Par ordonnance de référé en date du 02 décembre 2019, il a été fait droit à la demande d’expertise médicale tandis que la demande de provision était rejetée au regard d’une provision amiable de 1.000 euros déjà versée par son assureur PACIFICA, ainsi qu’une prise en charge par la MSA au titre du risque maladie.
Le rapport d’expertise définitif a été déposé le 15 septembre 2020.
Par acte d’huissier délivré le 23 décembre 2020, 4 et 5 janvier 2021, [V] [P] a fait assigner la MSA de la Gironde en qualité de tiers payeur, la SA PACIFICA ASSURANCE DOMMAGES et la compagnie d’assurance PROTEC BTP aux fins d’indemnisation de son préjudice par l’assurance de M. [N].
Une première ordonnance de clôture a été rendue le 11 janvier 2022, la MSA de la GIRONDE, la SA PACIFICA ASSURANCE DOMMAGES et la compagnie PROTEC BTP n’ayant pas constitué avocat.
Par jugement en date du 09 mai 2022, le tribunal a ordonné la réouverture des débats afin que M. [P] justifie de l’implication du véhicule conduit par M. [N] et de ce que celui-ci était bien assuré par la société PROTEC BTP, en produisant notamment l’enquête pénale relative à l’accident en cause.
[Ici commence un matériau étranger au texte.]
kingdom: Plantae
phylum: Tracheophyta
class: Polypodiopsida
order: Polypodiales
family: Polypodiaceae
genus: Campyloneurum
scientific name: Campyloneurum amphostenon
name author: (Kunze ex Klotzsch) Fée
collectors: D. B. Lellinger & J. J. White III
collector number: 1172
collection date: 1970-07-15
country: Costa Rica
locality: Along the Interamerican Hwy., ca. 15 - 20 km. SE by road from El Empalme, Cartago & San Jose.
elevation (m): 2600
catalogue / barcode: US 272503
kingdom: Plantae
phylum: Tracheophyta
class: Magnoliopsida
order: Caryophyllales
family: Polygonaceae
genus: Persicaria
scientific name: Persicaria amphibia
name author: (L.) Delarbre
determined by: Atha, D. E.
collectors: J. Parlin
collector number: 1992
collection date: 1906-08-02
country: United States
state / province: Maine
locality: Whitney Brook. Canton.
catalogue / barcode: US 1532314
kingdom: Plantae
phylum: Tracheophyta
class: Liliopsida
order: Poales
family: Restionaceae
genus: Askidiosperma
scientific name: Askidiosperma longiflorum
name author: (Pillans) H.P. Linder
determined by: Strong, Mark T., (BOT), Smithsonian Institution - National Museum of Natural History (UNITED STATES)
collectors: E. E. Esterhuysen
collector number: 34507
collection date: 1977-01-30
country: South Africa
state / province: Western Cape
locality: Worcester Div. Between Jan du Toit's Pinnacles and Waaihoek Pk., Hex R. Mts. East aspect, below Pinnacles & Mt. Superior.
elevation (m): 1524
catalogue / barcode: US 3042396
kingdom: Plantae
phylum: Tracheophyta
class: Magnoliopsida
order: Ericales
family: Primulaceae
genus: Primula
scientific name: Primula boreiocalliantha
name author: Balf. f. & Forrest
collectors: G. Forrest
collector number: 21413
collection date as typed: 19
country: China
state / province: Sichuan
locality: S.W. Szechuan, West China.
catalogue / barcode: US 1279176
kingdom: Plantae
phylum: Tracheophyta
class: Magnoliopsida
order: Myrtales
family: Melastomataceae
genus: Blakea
Il lui a également été demandé de produire la créance définitive de la MSA, et de justifier des versements provisionnels ou définitifs versés par son assureur, la SA PACIFICA ASSURANCE DOMMAGES.
Cette décision était suivie d’un renvoi à la mise en état, suivie de plusieurs renvois aux fins de justification de l’exécution des diligences demandées au demandeur.
Une nouvelle ordonnance de clôture était rendue le 21 février 2023. Le 22 mai 2024, un avis de clôture différée au 09 juillet 2024 pour diligences attendues par le requérant était adressé au conseil du demandeur.
L’ordonnance de clôture a été rendue le 09 juillet 2024 et l’affaire a été appelée à l’audience du 10 octobre 2024 au cours de laquelle elle a été retenue puis mise en délibéré par mise à disposition au greffe à la date de ce jour, les parties en ayant été informées selon les modalités de l’article 450 alinéa 2 du Code de Procédure Civile.
La MSA de la Gironde, la SA PACIFICA ASSURANCES DOMMAGE et la COMPAGNIE PROTEC BTP n’ont pas constitué avocat. Il sera statué à leur égard par jugement réputé contradictoire.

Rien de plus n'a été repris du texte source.